Toutefois, d’une part, l’enregistrement du recours en excès de pouvoir présenté à l’encontre de l’arrêté en litige a pour effet de suspendre la mise en œuvre de l’obligation de quitter le territoire français et de la désignation du pays de destination prononcées à l’encontre de M. B..., en vertu des dispositions précitées de l’article L. 722-7 du code de l’entrée et du séjour des étrangers et du droit d’asile, jusqu’à ce qu’une décision au fond soit définitivement prise par la juridiction administrative. Dès lors, les conclusions de la présente requête tendant à la suspension des effets de ces décisions sont irrecevables. D’autre part, au regard des pièces produites à l’appui de la requête, aucun des moyens soulevés par M. B... n’est de nature, en l’état de l’instruction, à faire naître un doute sérieux quant à la légalité de la décision du 20 mai 2025 par laquelle le préfet du Val-de-Marne a rejeté sa demande d’admission exceptionnelle au séjour.

Il résulte de ce qui précède que les conclusions présentées par M. B... sur le fondement des dispositions de l’article L. 521-1 du code de justice administrative doivent être rejetées. Doivent également être rejetées, par voie de conséquence, ses conclusions aux fins d’injonction avec astreinte, ainsi que celles tendant à l’application des dispositions de l’article L. 761-1 du code de justice administrative.




O R D O N N E :

Article 1er : La requête présentée par M. B... est rejetée.
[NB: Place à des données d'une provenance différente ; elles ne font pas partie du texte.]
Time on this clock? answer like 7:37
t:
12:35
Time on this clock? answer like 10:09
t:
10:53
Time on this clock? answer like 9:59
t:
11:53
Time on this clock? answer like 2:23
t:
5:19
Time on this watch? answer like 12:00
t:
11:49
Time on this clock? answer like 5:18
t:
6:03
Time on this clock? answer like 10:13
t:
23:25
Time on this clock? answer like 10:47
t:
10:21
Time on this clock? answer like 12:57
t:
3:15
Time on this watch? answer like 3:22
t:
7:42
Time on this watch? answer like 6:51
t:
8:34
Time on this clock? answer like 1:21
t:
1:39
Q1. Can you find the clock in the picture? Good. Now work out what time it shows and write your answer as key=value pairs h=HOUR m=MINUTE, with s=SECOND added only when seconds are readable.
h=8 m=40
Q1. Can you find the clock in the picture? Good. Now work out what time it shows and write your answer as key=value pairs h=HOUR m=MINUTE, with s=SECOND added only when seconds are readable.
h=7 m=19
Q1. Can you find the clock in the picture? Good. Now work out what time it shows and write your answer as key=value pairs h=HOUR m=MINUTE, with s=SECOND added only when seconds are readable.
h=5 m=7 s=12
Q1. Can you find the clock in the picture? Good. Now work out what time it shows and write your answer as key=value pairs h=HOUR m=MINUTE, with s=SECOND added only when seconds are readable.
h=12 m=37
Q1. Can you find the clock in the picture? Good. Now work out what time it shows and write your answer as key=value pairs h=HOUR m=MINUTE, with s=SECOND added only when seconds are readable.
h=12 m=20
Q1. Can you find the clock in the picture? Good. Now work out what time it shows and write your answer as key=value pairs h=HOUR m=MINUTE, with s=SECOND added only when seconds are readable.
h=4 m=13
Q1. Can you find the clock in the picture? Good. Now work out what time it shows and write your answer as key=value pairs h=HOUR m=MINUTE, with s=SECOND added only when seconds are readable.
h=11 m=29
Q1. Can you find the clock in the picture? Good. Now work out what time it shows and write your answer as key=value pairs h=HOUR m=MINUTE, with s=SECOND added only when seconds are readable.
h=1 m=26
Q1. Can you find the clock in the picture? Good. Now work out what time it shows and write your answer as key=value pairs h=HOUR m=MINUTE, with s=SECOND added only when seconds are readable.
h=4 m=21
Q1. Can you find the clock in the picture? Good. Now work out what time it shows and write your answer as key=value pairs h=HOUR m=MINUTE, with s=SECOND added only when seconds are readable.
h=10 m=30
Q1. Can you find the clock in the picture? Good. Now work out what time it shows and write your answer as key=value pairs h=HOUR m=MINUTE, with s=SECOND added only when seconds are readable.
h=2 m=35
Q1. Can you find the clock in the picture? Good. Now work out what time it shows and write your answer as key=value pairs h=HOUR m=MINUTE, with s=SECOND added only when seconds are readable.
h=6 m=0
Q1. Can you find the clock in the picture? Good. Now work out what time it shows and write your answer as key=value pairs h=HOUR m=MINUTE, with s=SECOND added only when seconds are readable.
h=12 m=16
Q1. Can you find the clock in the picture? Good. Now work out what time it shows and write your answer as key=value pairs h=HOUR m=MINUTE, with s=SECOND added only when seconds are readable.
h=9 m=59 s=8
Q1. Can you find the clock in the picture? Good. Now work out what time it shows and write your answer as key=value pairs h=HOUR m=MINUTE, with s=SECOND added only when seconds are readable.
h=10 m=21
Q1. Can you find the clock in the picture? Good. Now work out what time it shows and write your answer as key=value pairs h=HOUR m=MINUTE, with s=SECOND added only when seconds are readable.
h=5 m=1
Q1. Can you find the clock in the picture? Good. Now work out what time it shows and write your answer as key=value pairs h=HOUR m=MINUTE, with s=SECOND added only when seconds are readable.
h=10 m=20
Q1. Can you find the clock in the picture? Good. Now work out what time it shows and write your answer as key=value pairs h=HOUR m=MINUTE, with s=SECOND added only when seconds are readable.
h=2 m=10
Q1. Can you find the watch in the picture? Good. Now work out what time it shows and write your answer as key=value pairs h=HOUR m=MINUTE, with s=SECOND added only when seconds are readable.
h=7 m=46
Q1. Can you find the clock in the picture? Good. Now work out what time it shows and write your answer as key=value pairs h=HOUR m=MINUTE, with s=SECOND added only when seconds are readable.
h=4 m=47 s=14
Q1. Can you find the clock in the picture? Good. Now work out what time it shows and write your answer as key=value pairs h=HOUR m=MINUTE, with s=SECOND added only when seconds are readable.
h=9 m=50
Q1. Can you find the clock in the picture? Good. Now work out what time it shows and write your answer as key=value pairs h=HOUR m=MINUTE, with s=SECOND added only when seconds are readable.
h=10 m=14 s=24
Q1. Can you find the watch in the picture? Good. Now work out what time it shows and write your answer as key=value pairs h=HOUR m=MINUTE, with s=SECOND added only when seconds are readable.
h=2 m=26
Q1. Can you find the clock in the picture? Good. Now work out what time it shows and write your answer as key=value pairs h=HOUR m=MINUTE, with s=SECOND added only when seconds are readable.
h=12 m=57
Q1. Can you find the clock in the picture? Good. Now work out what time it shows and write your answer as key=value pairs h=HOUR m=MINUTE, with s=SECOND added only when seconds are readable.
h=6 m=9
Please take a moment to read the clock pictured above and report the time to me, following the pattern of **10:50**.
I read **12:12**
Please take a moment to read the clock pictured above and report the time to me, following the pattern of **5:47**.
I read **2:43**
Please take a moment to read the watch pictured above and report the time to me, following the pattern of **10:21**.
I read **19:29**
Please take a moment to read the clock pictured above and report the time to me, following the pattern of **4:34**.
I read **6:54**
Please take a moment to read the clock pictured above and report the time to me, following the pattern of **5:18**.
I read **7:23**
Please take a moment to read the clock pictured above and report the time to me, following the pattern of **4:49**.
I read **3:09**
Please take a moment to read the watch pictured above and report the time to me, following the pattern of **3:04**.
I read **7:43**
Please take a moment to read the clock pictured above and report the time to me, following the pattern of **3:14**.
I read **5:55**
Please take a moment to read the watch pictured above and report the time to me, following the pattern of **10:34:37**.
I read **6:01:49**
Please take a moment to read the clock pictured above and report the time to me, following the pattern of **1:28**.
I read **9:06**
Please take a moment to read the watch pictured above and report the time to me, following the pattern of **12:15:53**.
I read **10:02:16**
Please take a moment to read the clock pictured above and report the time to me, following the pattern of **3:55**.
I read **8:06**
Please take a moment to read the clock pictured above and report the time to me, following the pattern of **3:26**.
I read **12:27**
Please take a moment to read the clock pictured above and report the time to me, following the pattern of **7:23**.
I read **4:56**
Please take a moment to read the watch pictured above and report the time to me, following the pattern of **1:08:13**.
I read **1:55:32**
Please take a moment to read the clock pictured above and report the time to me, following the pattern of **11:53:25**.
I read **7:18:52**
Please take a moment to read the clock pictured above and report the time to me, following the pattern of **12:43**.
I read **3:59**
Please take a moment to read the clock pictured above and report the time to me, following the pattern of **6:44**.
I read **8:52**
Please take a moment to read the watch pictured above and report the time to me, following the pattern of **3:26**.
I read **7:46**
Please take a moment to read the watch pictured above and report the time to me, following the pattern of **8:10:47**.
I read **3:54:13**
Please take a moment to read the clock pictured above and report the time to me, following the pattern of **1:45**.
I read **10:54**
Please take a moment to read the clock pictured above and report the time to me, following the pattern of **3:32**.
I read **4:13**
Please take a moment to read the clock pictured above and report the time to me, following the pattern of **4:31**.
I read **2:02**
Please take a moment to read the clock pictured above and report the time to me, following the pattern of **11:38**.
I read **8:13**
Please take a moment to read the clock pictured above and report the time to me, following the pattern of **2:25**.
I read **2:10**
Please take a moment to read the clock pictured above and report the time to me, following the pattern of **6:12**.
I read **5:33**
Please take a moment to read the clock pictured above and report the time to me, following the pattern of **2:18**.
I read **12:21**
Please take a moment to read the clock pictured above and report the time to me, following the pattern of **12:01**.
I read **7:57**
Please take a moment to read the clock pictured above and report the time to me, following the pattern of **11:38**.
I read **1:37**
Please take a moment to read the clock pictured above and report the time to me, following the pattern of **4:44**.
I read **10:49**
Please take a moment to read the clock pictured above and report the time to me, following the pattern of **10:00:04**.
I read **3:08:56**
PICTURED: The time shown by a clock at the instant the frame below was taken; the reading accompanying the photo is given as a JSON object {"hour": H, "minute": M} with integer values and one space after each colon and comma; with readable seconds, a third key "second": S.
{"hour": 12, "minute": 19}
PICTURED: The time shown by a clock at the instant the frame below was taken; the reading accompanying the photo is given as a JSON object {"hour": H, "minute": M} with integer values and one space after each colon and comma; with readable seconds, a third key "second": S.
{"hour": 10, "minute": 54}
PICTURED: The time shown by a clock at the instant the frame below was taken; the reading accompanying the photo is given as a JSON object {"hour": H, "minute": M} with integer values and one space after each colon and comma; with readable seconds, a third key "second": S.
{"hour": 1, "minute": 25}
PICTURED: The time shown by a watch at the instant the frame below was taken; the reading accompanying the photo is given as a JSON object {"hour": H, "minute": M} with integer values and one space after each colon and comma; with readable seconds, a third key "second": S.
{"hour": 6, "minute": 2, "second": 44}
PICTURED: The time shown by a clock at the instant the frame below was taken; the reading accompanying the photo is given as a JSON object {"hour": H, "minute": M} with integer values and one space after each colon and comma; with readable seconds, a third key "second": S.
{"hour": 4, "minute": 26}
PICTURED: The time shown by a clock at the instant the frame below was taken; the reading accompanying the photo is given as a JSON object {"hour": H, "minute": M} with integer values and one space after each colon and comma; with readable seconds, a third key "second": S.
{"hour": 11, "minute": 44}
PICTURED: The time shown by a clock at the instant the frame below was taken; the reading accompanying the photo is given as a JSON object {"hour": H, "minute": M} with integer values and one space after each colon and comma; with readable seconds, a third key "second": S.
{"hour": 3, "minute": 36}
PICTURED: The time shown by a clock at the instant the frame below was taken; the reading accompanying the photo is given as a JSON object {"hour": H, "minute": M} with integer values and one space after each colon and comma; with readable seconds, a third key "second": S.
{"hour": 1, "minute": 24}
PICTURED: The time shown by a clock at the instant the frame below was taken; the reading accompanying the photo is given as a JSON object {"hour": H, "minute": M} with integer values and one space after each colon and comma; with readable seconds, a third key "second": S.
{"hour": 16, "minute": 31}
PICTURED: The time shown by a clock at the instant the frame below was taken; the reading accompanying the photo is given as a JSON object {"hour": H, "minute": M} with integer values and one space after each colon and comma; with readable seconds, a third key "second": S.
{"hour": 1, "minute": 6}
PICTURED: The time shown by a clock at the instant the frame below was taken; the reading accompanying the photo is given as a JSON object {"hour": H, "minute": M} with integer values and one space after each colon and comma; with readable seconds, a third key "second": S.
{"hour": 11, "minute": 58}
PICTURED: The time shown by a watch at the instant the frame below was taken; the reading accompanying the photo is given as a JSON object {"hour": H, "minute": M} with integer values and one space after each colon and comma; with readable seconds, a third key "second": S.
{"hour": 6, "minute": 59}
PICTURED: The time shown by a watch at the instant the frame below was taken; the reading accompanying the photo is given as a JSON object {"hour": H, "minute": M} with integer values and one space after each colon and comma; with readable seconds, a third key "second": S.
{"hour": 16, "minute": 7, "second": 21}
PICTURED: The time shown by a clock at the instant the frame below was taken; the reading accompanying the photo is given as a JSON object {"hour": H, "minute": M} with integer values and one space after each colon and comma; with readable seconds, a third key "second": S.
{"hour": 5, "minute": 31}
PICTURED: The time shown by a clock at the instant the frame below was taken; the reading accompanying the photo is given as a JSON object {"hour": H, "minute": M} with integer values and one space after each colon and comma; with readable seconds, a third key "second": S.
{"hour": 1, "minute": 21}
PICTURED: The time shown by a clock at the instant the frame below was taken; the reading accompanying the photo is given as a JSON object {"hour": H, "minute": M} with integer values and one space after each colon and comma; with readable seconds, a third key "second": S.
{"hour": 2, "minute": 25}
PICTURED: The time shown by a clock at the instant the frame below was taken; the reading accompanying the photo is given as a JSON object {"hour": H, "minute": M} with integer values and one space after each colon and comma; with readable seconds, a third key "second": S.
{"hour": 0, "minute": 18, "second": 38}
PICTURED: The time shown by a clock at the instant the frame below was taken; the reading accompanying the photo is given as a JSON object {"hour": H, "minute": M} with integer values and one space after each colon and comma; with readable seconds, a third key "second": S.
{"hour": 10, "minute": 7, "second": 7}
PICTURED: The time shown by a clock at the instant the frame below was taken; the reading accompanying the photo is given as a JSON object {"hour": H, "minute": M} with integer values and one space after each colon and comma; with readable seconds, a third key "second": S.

Article 2 : La présente ordonnance sera notifiée à M. A... B....

La juge des référés,



Signé : C. Letort

La République mande et ordonne au ministre d’Etat, ministre de l’intérieur en ce qui le concerne et à tous huissiers à ce requis en ce qui concerne les voies de droit commun contre les parties privées de pourvoir à l'exécution de la présente ordonnance.